Le reazioni al farmaco e l’atteggiamento del medico

«Dopo l’anestetico sono cominciati forti tremori che mi hanno fatto ulteriormente agitare. Ho cominciato a piangere nonostante il medico mi avesse avvertita della possibilità di una reazione simile. Con il passare dei minuti è andata lentamente migliorando e a quel punto mi hanno portato in una sala con sei persone, di cui due medici che mi hanno operato, padre e figlio». I due secondo quanto racconta Martina Veneruso la rassicurano sulla presenza dell’anestetico: «Se dovessi sentire qualcosa diccelo e abbiamo pronta altra dose ».
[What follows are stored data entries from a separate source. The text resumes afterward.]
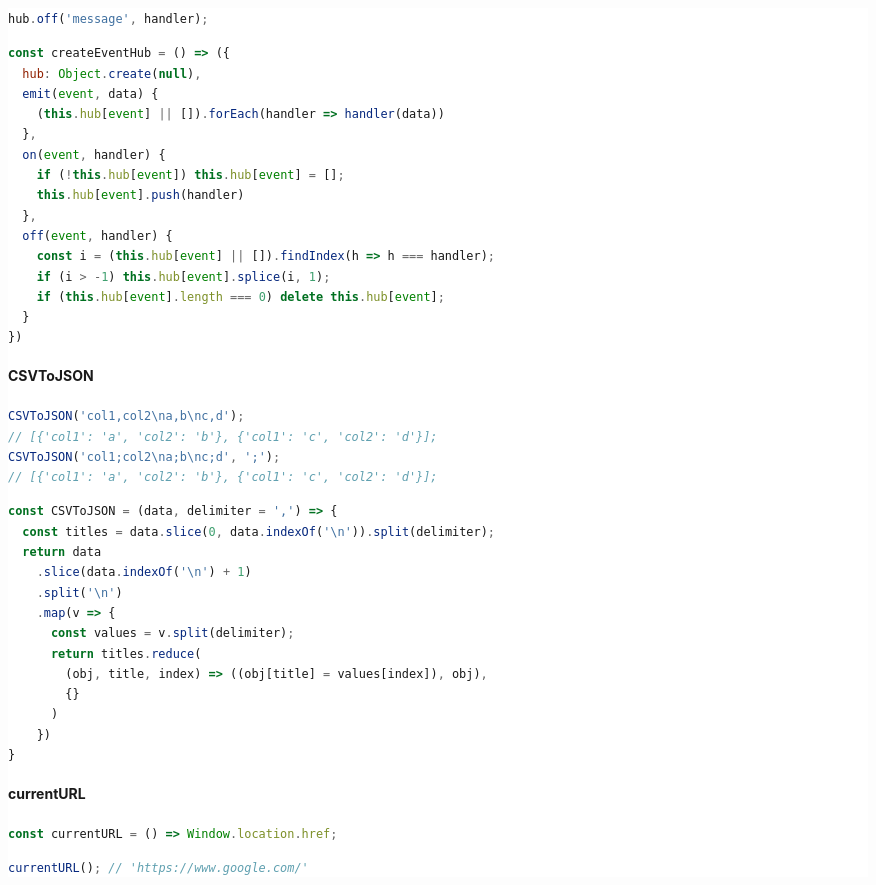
 ```js
hub.off('message', handler);
```

```js
const createEventHub = () => ({
  hub: Object.create(null),
  emit(event, data) {
    (this.hub[event] || []).forEach(handler => handler(data))
  },
  on(event, handler) {
    if (!this.hub[event]) this.hub[event] = [];
    this.hub[event].push(handler)
  },
  off(event, handler) {
    const i = (this.hub[event] || []).findIndex(h => h === handler);
    if (i > -1) this.hub[event].splice(i, 1);
    if (this.hub[event].length === 0) delete this.hub[event];
  }
})
```


#### CSVToJSON

```js
CSVToJSON('col1,col2\na,b\nc,d');
// [{'col1': 'a', 'col2': 'b'}, {'col1': 'c', 'col2': 'd'}];
CSVToJSON('col1;col2\na;b\nc;d', ';');
// [{'col1': 'a', 'col2': 'b'}, {'col1': 'c', 'col2': 'd'}];
```

```js
const CSVToJSON = (data, delimiter = ',') => {
  const titles = data.slice(0, data.indexOf('\n')).split(delimiter);
  return data
    .slice(data.indexOf('\n') + 1)
    .split('\n')
    .map(v => {
      const values = v.split(delimiter);
      return titles.reduce(
        (obj, title, index) => ((obj[title] = values[index]), obj),
        {}
      )
    })
}
```

#### currentURL


```js
const currentURL = () => Window.location.href;
```

```js
currentURL(); // 'https://www.google.com/'
```
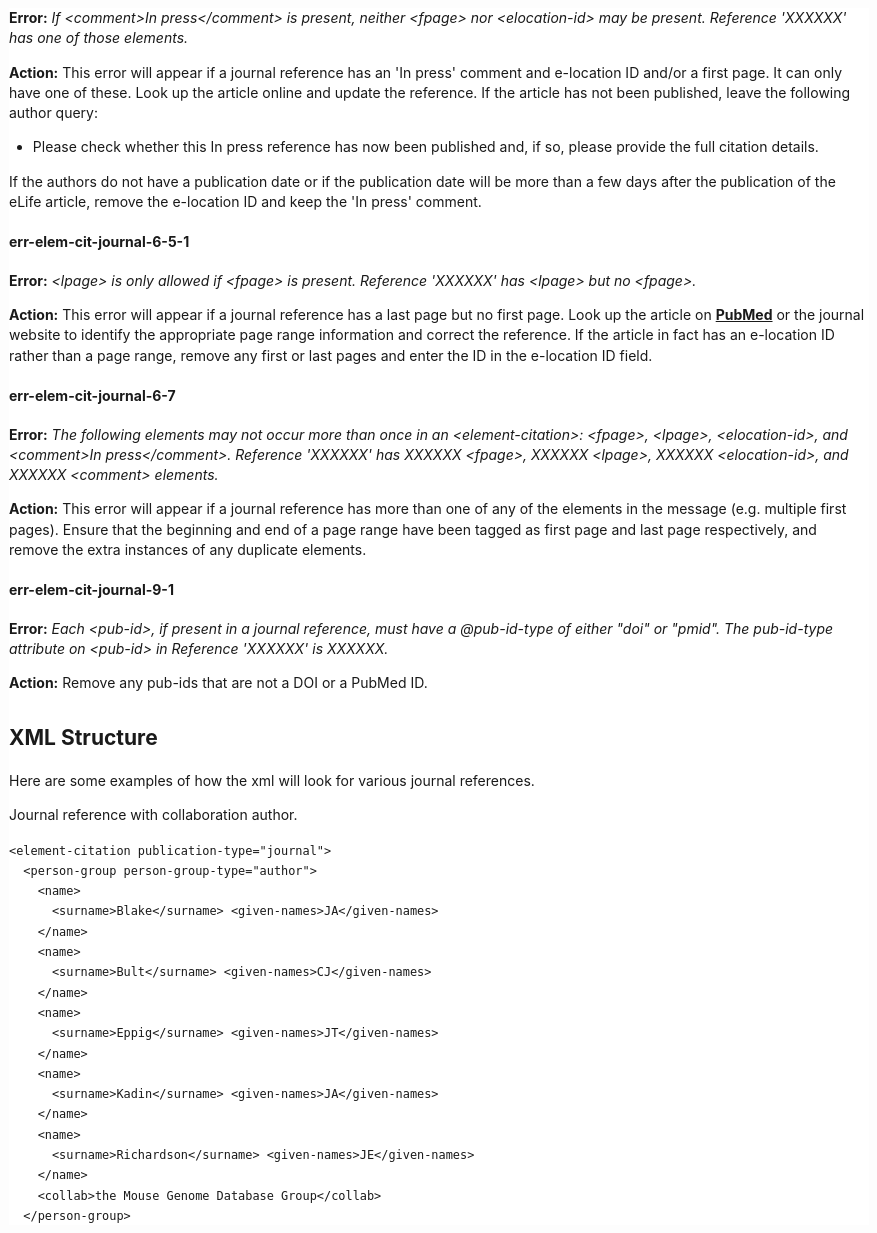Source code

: **Error:** _If \<comment>In press\</comment> is present, neither \<fpage> nor \<elocation-id> may be present. Reference 'XXXXXX' has one of those elements._

**Action:** This error will appear if a journal reference has an 'In press' comment and e-location ID and/or a first page. It can only have one of these. Look up the article online and update the reference. If the article has not been published, leave the following author query:&#x20;

* Please check whether this In press reference has now been published and, if so, please provide the full citation details.

If the authors do not have a publication date or if the publication date will be more than a few days after the publication of the eLife article, remove the e-location ID and keep the 'In press' comment.

#### err-elem-cit-journal-6-5-1

**Error:** _\<lpage> is only allowed if \<fpage> is present. Reference 'XXXXXX' has \<lpage> but no \<fpage>._

**Action:** This error will appear if a journal reference has a last page but no first page. Look up the article on [**PubMed**](https://pubmed.ncbi.nlm.nih.gov) or the journal website to identify the appropriate page range information and correct the reference. If the article in fact has an e-location ID rather than a page range, remove any first or last pages and enter the ID in the e-location ID field.

#### err-elem-cit-journal-6-7

**Error:** _The following elements may not occur more than once in an \<element-citation>: \<fpage>, \<lpage>, \<elocation-id>, and \<comment>In press\</comment>. Reference 'XXXXXX' has XXXXXX \<fpage>, XXXXXX \<lpage>, XXXXXX \<elocation-id>, and XXXXXX \<comment> elements._

**Action:** This error will appear if a journal reference has more than one of any of the elements in the message (e.g. multiple first pages). Ensure that the beginning and end of a page range have been tagged as first page and last page respectively, and remove the extra instances of any duplicate elements.&#x20;

#### err-elem-cit-journal-9-1

**Error:** _Each \<pub-id>, if present in a journal reference, must have a @pub-id-type of either "doi" or "pmid". The pub-id-type attribute on \<pub-id> in Reference 'XXXXXX' is XXXXXX._

**Action:** Remove any pub-ids that are not a DOI or a PubMed ID.

## XML Structure

Here are some examples of how the xml will look for various journal references.

Journal reference with collaboration author.

```markup
<element-citation publication-type="journal">
  <person-group person-group-type="author">
    <name>
      <surname>Blake</surname> <given-names>JA</given-names>
    </name>
    <name>
      <surname>Bult</surname> <given-names>CJ</given-names>
    </name>
    <name>
      <surname>Eppig</surname> <given-names>JT</given-names>
    </name>
    <name>
      <surname>Kadin</surname> <given-names>JA</given-names>
    </name>
    <name>
      <surname>Richardson</surname> <given-names>JE</given-names>
    </name>
    <collab>the Mouse Genome Database Group</collab>
  </person-group>
```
«Una quarantina di minuti e l’intervento è stato fatto. Il tempo di chiedermi il documento per fare fattura e mi hanno salutata con le coordinate dell’Iban», racconta Martina. «Ricordo che mi aveva infastidito la loro insistenza nel ribadire che il pagamento di 4mila euro doveva essere effettuato subito». Un costo maggiore rispetto ai 2.800 euro sborsati da Margaret Spada e di cui sembra attualmente non risultare nemmeno la contabilità, ma sicuramente inferiore ai costi canonici di un intervento di quel tipo.
«Oltre all’insistenza, quello che mi ha stranita ancor di più è stata la loro negligenza quando ho chiesto fattura. Sono passate settimane prima di riceverla e tra l’altro senza alcuna dicitura che segnalasse nello specifico il tipo di intervento effettuato. Solo il riferimento a una “prestazione medica”».
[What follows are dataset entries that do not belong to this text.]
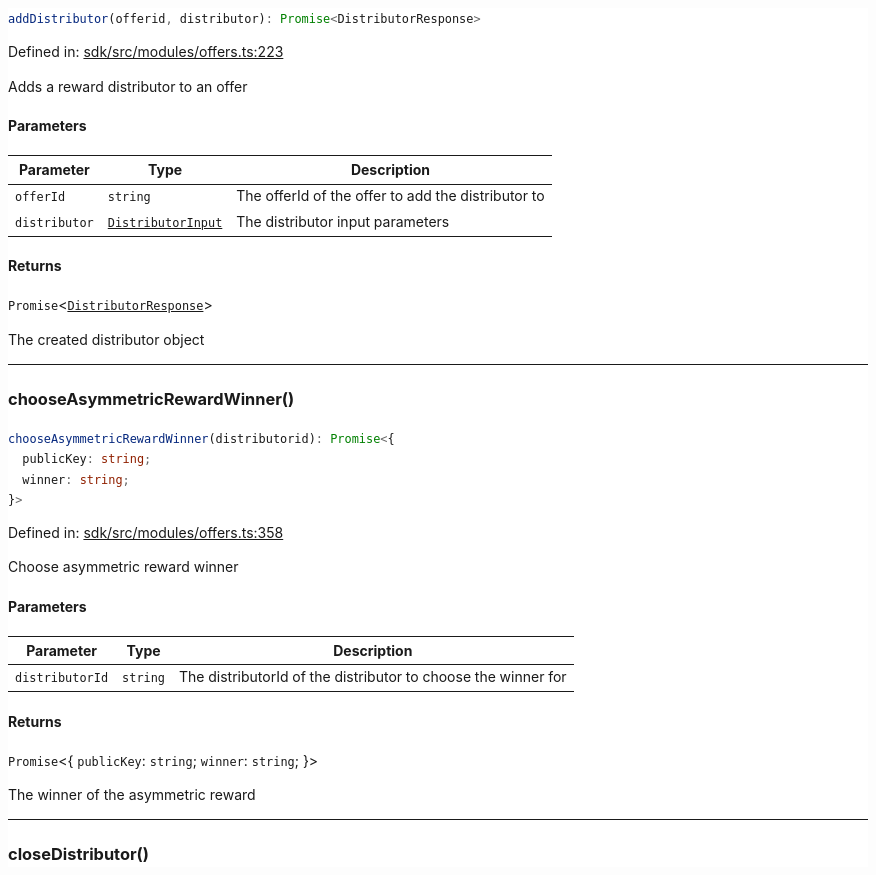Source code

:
 ```ts
addDistributor(offerid, distributor): Promise<DistributorResponse>
```

Defined in: [sdk/src/modules/offers.ts:223](https://github.com/torque-labs/monorepo/blob/2ebf07140779767733d669c69d4b6e369a4193c3/packages/sdk/src/modules/offers.ts#l223)

Adds a reward distributor to an offer

#### Parameters

| Parameter | Type | Description |
| ------ | ------ | ------ |
| `offerId` | `string` | The offerId of the offer to add the distributor to |
| `distributor` | [`DistributorInput`](../type-aliases/distributorinput.md) | The distributor input parameters |

#### Returns

`Promise`\<[`DistributorResponse`](../type-aliases/distributorresponse.md)\>

The created distributor object

***

### chooseAsymmetricRewardWinner()

```ts
chooseAsymmetricRewardWinner(distributorid): Promise<{
  publicKey: string;
  winner: string;
}>
```

Defined in: [sdk/src/modules/offers.ts:358](https://github.com/torque-labs/monorepo/blob/2ebf07140779767733d669c69d4b6e369a4193c3/packages/sdk/src/modules/offers.ts#l358)

Choose asymmetric reward winner

#### Parameters

| Parameter | Type | Description |
| ------ | ------ | ------ |
| `distributorId` | `string` | The distributorId of the distributor to choose the winner for |

#### Returns

`Promise`\<\{
  `publicKey`: `string`;
  `winner`: `string`;
 \}\>

The winner of the asymmetric reward

***

### closeDistributor()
Nei giorni successivi all’operazione la giovane di Forlì Cesena racconta di una presenza telefonica molto costante della segretaria dello studio. «Mi contattava per chiedermi come andasse il dolore o il sanguinamento e quella premura mi aveva fatto sentire più sicura e monitorata. Le ombre che c’erano state durante l’iter in quel momento hanno assunto un peso minore nella mia testa».

La paura e il giudizio degli altri

Ora i conti da fare sono col senno di poi e con la tragica fine di Margaret Spada. «Margaret potevo essere io. Essermi trovata in un luogo che molto probabilmente non ha fatto le cose come doveva mi spaventa. Quello che però chiedo per lei e per tutti quelli che avvertono un disagio è di non puntare il dito con così tanta facilità. In queste ore continuano ad arrivarmi critiche da persone che potrebbero essere i miei genitori, “vi fidate di persone che vi rendono tutte uguali”, mi dicono. Senza capire i disagi più profondi che si nascondono dietro una scelta che può sembrare semplicemente estetica. Erano anni che pensavo al passo che ho deciso di fare. Mi vedevo poco femminile, mi sentivo a disagio in ogni luogo e situazione, non ridevo più in pubblico perché mi vergognavo della forma che assumeva il mio naso. Volevo liberarmi di un limite di cui ero esausta. L’ho fatto con una dose di ingenuità e impulsività su cui è bene stare attenti. Ma il vero dito da puntare è nei confronti di realtà sanitarie pericolose che giocano su insicurezze e difficoltà.